§ **TASK DESCRIPTION**
Write out the part of the Boost Spirit parser post that opens with the words containing "with this grammar, the" and closes with "char_('_') | char_('\'')))", substituting "crashes" for "segfaults".

§ **DOCUMENT PASSAGE**

Content starts

I'm trying to use Spirit to parse expressions of the form Module1.Module2.value
(any number of dot-separated capitalized identifiers, then a dot, then a lowercase OCaml-style identifier). My current definition of the parser looks like this:
using namespace boost::spirit::qi;
template <typename Iter=std::string::iterator>
struct value_path : grammar<Iter, boost::tuple<std::vector<std::string>, std::string>()> {
value_path() :
value_path::base_type(start)
{
start = -(module_path<Iter>() >> '.') >> value_name<Iter>();
}
rule<Iter, boost::tuple<std::vector<std::string>, std::string>()> start;
};
where module_path
and value_name
are similar template structs inherting from qi::grammar
with single start
field that is assigned some Spirit rule, possibly using other custom grammars (e.g. value_name
depends on lowercase_ident
and operator_name
which are defined analogously) in the constructor.
When attempting to parse_phrase()
with this grammar, the program segfaults somewhere in the internals of Spirit (according to gdb). The equivalent definition, where the constructor of value_path
is as follows (I've basically unrolled all custom grammars it depends on, leaving only builtin Spirit parsers, and attempted to make it readable, which in hindsight was a fool's errand):
start =
-((raw[upper >> *(alnum | char_('_') | char_('\''))] % '.') >> '.')
>> lexeme[((lower | char_('_')) >> *(alnum | char_('_') | char_('\'')))

Content ends

Dataset items

Content starts

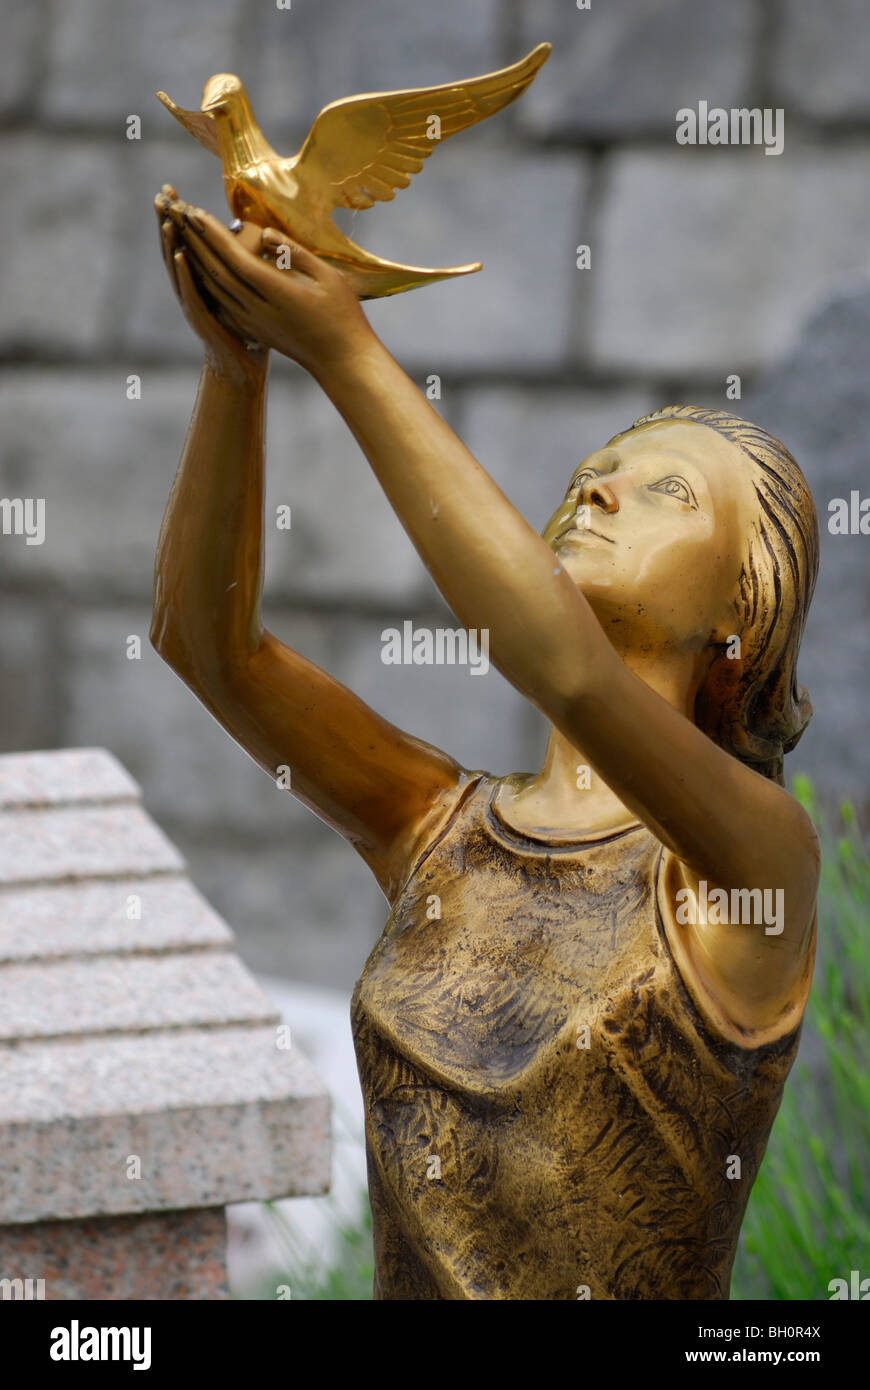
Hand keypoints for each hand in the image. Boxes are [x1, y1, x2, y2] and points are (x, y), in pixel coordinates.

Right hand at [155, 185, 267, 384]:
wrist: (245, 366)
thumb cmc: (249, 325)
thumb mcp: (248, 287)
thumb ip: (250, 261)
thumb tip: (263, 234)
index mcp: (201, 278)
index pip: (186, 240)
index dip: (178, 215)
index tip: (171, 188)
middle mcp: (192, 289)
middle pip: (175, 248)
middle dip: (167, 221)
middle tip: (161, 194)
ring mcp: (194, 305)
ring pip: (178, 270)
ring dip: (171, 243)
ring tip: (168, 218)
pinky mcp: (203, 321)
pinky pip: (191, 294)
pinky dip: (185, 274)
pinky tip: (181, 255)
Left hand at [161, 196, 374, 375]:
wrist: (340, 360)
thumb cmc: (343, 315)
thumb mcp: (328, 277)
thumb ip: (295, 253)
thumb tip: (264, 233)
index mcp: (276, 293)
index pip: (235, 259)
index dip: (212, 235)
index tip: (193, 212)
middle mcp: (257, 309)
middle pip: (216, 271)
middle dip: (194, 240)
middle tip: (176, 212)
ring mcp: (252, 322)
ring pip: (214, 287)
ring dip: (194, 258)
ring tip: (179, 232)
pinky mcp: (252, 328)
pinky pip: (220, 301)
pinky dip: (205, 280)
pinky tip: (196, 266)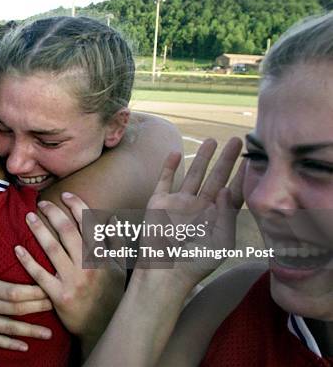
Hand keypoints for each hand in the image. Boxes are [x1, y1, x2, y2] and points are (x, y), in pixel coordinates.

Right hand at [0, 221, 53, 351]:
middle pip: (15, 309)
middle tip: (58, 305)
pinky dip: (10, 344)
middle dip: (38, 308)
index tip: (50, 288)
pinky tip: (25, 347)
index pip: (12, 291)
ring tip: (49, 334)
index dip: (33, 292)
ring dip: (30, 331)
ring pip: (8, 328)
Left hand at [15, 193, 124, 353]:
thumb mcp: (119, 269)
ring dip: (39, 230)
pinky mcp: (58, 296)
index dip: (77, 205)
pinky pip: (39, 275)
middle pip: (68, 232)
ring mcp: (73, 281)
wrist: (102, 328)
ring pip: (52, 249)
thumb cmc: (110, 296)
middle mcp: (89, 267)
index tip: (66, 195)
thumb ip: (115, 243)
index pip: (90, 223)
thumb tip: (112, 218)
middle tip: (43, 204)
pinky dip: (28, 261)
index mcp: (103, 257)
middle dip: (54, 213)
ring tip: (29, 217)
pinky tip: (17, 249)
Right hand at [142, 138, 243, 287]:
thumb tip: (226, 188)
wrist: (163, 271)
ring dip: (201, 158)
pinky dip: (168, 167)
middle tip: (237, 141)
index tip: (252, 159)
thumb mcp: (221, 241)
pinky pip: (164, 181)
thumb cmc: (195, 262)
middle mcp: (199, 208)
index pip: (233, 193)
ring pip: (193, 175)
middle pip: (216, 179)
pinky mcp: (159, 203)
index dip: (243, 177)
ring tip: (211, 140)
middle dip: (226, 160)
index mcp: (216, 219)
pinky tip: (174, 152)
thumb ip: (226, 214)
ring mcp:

Content ends

§ **REPLY TO THE EXERCISE**
with this grammar, the program crashes somewhere in the internals of Spirit (according to gdb). The equivalent definition, where the constructor of value_path
is as follows (I've basically unrolled all custom grammars it depends on, leaving only builtin Spirit parsers, and attempted to make it readable, which in hindsight was a fool's errand):
start =
-((raw[upper >> *(alnum | char_('_') | char_('\''))] % '.') >> '.')
>> lexeme[((lower | char_('_')) >> *(alnum | char_('_') | char_('\'')))